## What to do
Set down, character for character, the portion of the Python text-cleaning script starting with "line=line.split()" and going on through "line.insert(line.index(word),'LONG')".

In [79]:
import logging
import time
import os
import shutil
import re
from nltk.corpus import stopwords
import stanza
import pandas as pd
import seaborn as sns
import matplotlib.pyplot as plt


In [49]:
def clean(year, user_stopwords):   
    
    logging.basicConfig(format='%(asctime)s : %(levelname)s : %(message)s', level=logging.INFO)

    directory = f'./data/days_{year}/raw'

    file_list =[]

    for entry in os.scandir(directory):
        if entry.path.endswith("_{}.txt".format(year)):
            file_list.append(entry)
    
    if os.path.isdir(f'./data/days_{year}/clean'):
        shutil.rmtree(f'./data/days_{year}/clean')
        os.mkdir(f'./data/days_{year}/clean')

    init_time = time.time()
    i=0
    for file in file_list:
        start_time = time.time()

        file_name = str(os.path.basename(file)).strip('.txt')
        print('Processing file: {}'.format(str(os.path.basename(file))))
        with open(file,'r', encoding = 'utf-8') as in_file:
            text = in_file.readlines()
            for line in text:
                line = line.lower() #lowercasing
                line = re.sub(r'http/S+', ' URL', line) #Removes URLs
                line = re.sub(r'[!"”$%&()*+,-.//:;<=>?@/[/]^_`{|}~…»•😀❤️😀🤔🤣😭😅🙄😉—]', '', line)   #Removes [] and other special chars
                line = re.sub(r'#x200B', '', line)
                z=1
                
                line=line.split()
                for word in line:
                    if word in stopwords.words('italian') or word in user_stopwords:
                        line.remove(word)
                    if len(word)>24:
                        line.insert(line.index(word),'LONG')
                        line.remove(word)
                    if z%3000==0: #provides buffer for RAM usage
                        text.insert(z, '/n/n')
                    z+=1   

                line = ' '.join(line)
                with open('./data/days_{}/clean/{}.txt'.format(year, file_name), 'a+', encoding='utf-8') as out_file:
                    print (line, file=out_file)

        i+=1
        elapsed_time = time.time() - start_time
        print ('Processed {} in {} - {}/{}'.format(file_name+'.txt', time.strftime("%H:%M:%S", time.gmtime(elapsed_time)), i, len(file_list)))

    total_time = time.time() - init_time
    print ('Processed all {} of {} files in {}'.format(i, len(file_list), time.strftime("%H:%M:%S", time.gmtime(total_time))))

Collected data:
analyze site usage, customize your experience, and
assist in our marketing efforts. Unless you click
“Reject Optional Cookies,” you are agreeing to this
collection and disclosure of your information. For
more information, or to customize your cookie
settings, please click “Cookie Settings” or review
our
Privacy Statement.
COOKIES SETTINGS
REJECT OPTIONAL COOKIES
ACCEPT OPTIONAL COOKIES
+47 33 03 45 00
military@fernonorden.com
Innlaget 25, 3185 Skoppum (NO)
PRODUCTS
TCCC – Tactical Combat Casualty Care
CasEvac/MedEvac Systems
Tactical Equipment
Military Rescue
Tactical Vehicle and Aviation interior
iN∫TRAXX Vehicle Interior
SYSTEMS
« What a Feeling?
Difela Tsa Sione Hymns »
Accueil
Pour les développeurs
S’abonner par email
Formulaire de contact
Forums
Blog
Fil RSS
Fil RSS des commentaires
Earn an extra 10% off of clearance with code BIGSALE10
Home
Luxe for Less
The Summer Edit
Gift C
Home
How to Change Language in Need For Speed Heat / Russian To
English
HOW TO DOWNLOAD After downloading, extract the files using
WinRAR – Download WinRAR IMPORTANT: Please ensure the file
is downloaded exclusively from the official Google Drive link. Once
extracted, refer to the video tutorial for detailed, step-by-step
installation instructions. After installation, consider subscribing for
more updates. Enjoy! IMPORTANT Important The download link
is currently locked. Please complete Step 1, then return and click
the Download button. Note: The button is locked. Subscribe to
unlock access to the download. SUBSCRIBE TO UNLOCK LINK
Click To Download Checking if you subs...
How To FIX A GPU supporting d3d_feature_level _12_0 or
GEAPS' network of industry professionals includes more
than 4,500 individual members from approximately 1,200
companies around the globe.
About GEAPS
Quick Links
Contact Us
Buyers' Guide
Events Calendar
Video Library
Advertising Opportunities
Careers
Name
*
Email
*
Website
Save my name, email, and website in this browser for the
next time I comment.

## Answer section
line=line.split()
                for word in line:
                    if word in stopwords.words('italian') or word in user_stopwords:
                        line.remove(word)
                    if len(word)>24:
                        line.insert(line.index(word),'LONG')